Belge metni>
☆ ☆ ☆ ☆ ☆
THKP-C’nin yeni oluştuğu ve devletle açık savaş
yürüttüğü 1971 başlarında gündeme getirilen 12
Mart Cuntası’nın tüm azgınca saldırılarına rağmen,
onun emperyalizmin işbirlikçisi ve faşist niteliğini
açığa çıkartma mücadelesi; yenilen darbeler ve
verilen şehitler pahasına, aynı kararlılıkla sürdürüldü.
Cevahir yoldaşın şehit düşmesi ve Küpeli-Aktolga
“ihanetçi kliği”nin Parti’yi sağ çizgiye çekmeye
çalışmaları; THKP-C’nin, siyasi gerçekleri açıklama
mücadelesini temelleyen silahlı propaganda faaliyeti
yürütmesinin engeli olmadı. 29 Kasım 1971’de,
Maltepe Askeri Cezaevi’nden firar eden Mahir ve
Ulaş yoldaşlar, öncelikle “ihanetçi kliği” Parti’den
uzaklaştırdı ve THKP-C, 12 Mart Cuntası’nın “bütün
baskı, şiddet ve cebrini göğüsleyerek” devrimci
savaşı kaldığı yerden devam ettirdi...
Ulaş yoldaşın şehit düştüğü bu devrimci savaş
süreci, Türkiye Devrimci Hareketi açısından bir
manifesto olarak değerlendirilmesi gereken Kızıldere’ye
kadar kesintisiz olarak sürdürüldü. Düşmanın ağır
silahlar da kullandığı yüksek ateş gücüne rağmen,
az sayıda ve çok sınırlı atış gücüne sahip silahlarıyla
son mermilerine kadar çatışıp şehit düşenlerin
Kızıldere’de yarattığı devrimci savaş ve direniş
manifestosu, geridekilere bırakılan önemli bir
miras ve gelenektir!..
☆ ☆ ☆ ☆ ☆
Sağlanan veriler>
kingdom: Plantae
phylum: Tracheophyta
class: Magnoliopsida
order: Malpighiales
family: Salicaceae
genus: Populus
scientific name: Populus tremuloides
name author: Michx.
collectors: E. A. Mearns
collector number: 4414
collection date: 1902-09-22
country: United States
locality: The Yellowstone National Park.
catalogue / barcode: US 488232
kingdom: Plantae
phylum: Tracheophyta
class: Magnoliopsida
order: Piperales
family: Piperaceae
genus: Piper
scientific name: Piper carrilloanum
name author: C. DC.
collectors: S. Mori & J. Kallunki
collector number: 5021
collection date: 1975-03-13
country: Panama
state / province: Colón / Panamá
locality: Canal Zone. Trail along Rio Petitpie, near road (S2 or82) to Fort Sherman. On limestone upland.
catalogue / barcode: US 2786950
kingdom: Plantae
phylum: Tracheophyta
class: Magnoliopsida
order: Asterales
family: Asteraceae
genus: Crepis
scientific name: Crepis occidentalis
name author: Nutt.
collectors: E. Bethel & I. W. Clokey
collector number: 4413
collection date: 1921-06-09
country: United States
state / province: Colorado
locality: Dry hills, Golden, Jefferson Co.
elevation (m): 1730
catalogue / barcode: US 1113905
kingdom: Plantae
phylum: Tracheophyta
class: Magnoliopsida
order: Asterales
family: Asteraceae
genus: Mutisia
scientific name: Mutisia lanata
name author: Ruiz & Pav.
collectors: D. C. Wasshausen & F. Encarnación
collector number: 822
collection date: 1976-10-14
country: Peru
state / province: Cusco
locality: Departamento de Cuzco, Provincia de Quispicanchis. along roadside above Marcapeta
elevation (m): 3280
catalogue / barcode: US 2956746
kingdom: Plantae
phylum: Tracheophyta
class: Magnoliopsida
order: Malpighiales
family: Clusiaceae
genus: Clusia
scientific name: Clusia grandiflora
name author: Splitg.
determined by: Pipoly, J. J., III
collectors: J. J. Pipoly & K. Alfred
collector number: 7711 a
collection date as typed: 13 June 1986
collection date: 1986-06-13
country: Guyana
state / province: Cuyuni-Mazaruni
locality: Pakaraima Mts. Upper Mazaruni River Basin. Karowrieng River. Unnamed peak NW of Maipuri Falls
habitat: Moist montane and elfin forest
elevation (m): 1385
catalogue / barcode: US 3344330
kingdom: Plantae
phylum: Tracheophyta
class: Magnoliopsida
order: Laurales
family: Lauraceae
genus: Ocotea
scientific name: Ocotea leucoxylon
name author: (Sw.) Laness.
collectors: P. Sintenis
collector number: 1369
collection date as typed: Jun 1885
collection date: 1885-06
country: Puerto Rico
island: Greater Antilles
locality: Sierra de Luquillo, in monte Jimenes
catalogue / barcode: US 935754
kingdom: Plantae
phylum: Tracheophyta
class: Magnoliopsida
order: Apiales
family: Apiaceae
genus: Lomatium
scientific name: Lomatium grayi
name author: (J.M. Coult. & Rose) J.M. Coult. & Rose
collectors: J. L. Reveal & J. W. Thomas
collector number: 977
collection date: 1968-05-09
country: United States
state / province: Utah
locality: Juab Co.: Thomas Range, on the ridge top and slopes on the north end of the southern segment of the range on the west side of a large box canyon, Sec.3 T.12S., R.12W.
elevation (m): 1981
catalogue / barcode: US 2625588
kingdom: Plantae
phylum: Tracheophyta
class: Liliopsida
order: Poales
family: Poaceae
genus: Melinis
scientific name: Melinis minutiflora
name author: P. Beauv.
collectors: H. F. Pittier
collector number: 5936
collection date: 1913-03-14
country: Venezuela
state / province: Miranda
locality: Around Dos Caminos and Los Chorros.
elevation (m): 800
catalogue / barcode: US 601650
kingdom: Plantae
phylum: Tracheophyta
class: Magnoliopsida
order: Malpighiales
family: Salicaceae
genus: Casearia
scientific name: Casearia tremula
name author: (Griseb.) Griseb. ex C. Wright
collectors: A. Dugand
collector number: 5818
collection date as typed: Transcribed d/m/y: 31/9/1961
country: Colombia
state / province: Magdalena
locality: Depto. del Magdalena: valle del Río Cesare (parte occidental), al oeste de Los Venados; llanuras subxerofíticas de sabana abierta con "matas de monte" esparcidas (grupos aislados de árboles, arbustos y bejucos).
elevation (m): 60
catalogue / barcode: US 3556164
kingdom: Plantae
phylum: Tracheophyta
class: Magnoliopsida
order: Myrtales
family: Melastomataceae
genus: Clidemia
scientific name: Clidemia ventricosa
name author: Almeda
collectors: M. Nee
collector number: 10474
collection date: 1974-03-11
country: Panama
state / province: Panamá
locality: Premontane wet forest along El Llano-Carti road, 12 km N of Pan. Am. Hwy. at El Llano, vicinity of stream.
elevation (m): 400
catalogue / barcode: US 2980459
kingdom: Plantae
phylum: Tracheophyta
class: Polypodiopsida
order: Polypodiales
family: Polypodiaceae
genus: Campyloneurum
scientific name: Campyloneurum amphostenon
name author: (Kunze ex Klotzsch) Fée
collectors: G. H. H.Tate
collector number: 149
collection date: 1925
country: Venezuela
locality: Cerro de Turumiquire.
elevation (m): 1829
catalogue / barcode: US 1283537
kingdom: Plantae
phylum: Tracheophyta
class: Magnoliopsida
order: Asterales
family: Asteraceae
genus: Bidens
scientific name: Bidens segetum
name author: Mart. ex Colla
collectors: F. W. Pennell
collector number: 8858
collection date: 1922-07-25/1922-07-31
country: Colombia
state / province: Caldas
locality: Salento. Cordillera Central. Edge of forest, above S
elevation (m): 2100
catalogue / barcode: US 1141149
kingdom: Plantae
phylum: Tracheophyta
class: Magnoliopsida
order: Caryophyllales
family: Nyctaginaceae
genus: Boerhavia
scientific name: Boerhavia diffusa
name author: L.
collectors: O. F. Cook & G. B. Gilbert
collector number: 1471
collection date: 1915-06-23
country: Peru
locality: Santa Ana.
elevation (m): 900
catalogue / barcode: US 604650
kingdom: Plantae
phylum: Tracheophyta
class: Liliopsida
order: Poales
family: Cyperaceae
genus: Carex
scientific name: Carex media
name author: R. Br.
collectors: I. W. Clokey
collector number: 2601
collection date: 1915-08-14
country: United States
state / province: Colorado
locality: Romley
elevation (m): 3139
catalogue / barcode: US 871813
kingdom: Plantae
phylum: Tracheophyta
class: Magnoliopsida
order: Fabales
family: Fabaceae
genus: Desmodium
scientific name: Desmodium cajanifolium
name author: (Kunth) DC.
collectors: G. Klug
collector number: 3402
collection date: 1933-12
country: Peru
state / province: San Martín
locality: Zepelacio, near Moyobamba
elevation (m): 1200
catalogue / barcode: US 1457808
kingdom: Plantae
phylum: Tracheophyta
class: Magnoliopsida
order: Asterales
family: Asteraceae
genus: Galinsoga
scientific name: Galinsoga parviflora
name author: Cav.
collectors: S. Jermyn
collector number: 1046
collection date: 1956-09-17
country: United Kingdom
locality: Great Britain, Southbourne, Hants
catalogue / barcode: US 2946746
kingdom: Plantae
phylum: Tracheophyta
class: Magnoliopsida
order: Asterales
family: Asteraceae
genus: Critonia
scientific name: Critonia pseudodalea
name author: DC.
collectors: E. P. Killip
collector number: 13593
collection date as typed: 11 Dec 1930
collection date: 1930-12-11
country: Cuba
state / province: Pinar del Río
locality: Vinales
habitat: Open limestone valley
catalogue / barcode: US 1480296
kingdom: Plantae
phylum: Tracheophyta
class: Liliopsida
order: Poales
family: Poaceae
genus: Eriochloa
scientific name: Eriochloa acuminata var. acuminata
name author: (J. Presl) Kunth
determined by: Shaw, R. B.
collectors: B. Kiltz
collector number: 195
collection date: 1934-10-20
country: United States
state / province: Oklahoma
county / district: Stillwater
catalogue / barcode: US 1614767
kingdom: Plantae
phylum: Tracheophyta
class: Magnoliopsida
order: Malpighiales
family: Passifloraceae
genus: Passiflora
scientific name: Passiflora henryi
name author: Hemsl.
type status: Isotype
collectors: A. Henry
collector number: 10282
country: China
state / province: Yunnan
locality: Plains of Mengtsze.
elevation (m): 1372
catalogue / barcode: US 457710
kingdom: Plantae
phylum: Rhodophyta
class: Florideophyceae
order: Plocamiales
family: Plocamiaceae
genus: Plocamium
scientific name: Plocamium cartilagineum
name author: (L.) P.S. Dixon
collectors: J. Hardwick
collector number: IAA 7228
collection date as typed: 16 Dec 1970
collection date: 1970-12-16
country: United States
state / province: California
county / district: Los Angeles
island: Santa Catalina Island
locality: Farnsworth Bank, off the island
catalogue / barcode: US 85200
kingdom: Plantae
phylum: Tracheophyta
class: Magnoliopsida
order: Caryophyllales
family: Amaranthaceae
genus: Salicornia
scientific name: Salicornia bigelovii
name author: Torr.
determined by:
☆ ☆ ☆ ☆ ☆
Görevler>
1/ Belge metninden "Ulaş yoldaşın şehit" ile "miras ve gelenektir!.." arasındaki bölümü, bu ifadeler de dahil olmak üzere aynen alıntılayın.
2/ Belge metnine göre aşağıdaki soruları yanıtlayın:
(a) 1971 başlarında hangi cunta gündeme getirildi?
(b) Mahir ve Ulaş hangi tarihte, hangi cezaevinden firar etti?
(c) Devrimci savaş süreci nereye kadar kesintisiz sürdürüldü?
3/ Belge metninin devamını, son cümlesinden sonra gelecek biçimde yazın.

Görevlere yanıtlar>
1/
Ulaş yoldaşın şehit düştüğü bu devrimci savaş
süreci, Türkiye Devrimci Hareketi açısından bir
manifesto olarak değerlendirilmesi gereken Kızıldere’ye
kadar kesintisiz olarak sürdürüldü. Düşmanın ağır
silahlar da kullandığı yüksek ateş gücüne rağmen,
az sayıda ve çok sınırlı atış gücüne sahip silahlarıyla
son mermilerine kadar çatışıp şehit düşenlerin
Kızıldere’de yarattığı devrimci savaş ve direniş
manifestosu, geridekilere bırakılan önemli bir
miras ve gelenektir!..

2/
(a) 12 Mart Cuntası.
(b) 29 Kasım 1971'de, Maltepe Askeri Cezaevi'nden.
(c) Kızıldere'ye kadar.

3/
THKP-C’nin, devrimci eylem çizgisinin bir uzantısı
olarak ele alınması gereken Kızıldere; siyasal
devamlılık için fiziki yok oluşun Türkiye’deki
ilk örneği ve Parti’mizin devrimci direniş manifestosudur!..
Evet, Kızıldere’de, kararlılıkla sürdürülen devrimci
savaşta, bir muharebe kaybedilmiş ve buna bağlı
olarak da, örgütsel dağınıklık yaşanmıştır. Ancak
unutulmamalıdır ki;
“Ve bazen ‘yenilgiler’, devrim tarihlerinde birçok
zaferden daha güçlü etkilerle kendi misyonunu
belirler. Çünkü, yaratılan stratejik direniş,
düşmanın hareket mevzilerinin, psikolojik üstünlüğünün
önüne dikilir. O gerilim ve denge anlarıdır ki,
sessizlik, teslim oluş veya direniş, belirleyici
sınıflar savaşı olgusu olarak süreci uzun erimli,
uzun soluklu ve çok yönlü olarak belirler. Sonuç,
maddi veriler açısından ne olursa olsun.” (“Şafak
Yargılanamaz-II”, sf;449)
Gelenek Devam Ediyor
THKP-C’nin kurulduğu ilk andan itibaren, oligarşiye
karşı başlattığı ve Kızıldere sonrasında kesintiye
uğramış olan devrimci savaş; uzun erimli sınıflar
mücadelesinin yeni dönemini de belirlemiştir.
Kızıldere’nin son olmadığı ve savaşçı geleneğin
devam ettirileceğini görmek için, üç yıllık bir
zaman dilimi yetmiştir. 1975’lerde, Hareketimizin
öncülerince yeniden başlatılan silahlı mücadele
ile sürdürülen savaşçı gelenek, Beylerderesi’yle
ivme kazanmıştır...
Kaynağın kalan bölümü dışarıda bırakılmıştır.